OpenAI announcement Today it is working on a framework that will train artificial intelligence models to recognize when they have engaged in undesirable behavior, a method the team calls a confession. Because large language models are often trained to produce responses that appear desirable, they may be increasingly likely to give sycophancy or state hallucinations with complete confidence. The new training model tries to elicit a secondary response from the model that provides what it did to arrive at the original answer. Acknowledgments are judged solely on honesty, as opposed to multiple factors used to judge key answers such as helpfulness, accuracy, and agreeableness. Technical writing available here.
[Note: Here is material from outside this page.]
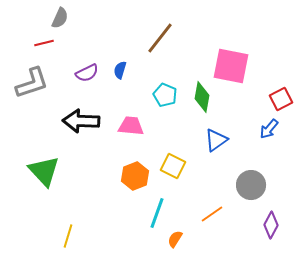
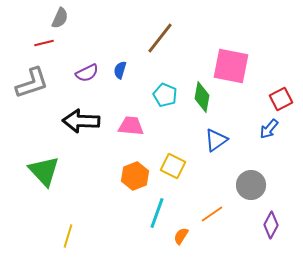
orange semicircle: moved 6 px right, 3 px up
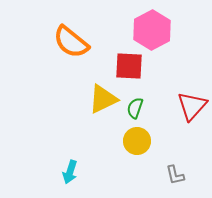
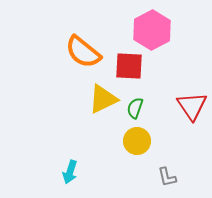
orange semicircle: moved 12 px right, 10 px down
red triangle: rotated 16 degrees counterclockwise
gray L-shape: moved 8 px left, 2 px down
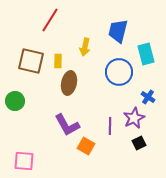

OpenAI’s new confession system teaches models

The researchers say their goal is to encourage the model to be forthcoming about what it has done, including potentially problematic actions such as hacking a test, sandbagging or disobeying instructions. “If the model honestly admits to hacking, sandbagging or violating a test’s instructions, that admission increases its reward rather than reducing it,” the company said. Whether you’re a fan of Catholicism, Usher, or a more transparent AI, a system like Confession can be a useful addition to LLM training.

Daved Worner

About the author

Daved Worner is a dedicated technology enthusiast and digital writer. As an Author, he focuses on creating informative and engaging content covering topics like online tools, email solutions, and cyber safety.Through his articles, Daved aims to simplify complex technology concepts and provide readers with practical knowledge that enhances their digital experience.He strongly believes in the idea—“Sharing knowledge empowers everyone.” With this vision, Daved continues to write and contribute to making technology more understandable and accessible to all.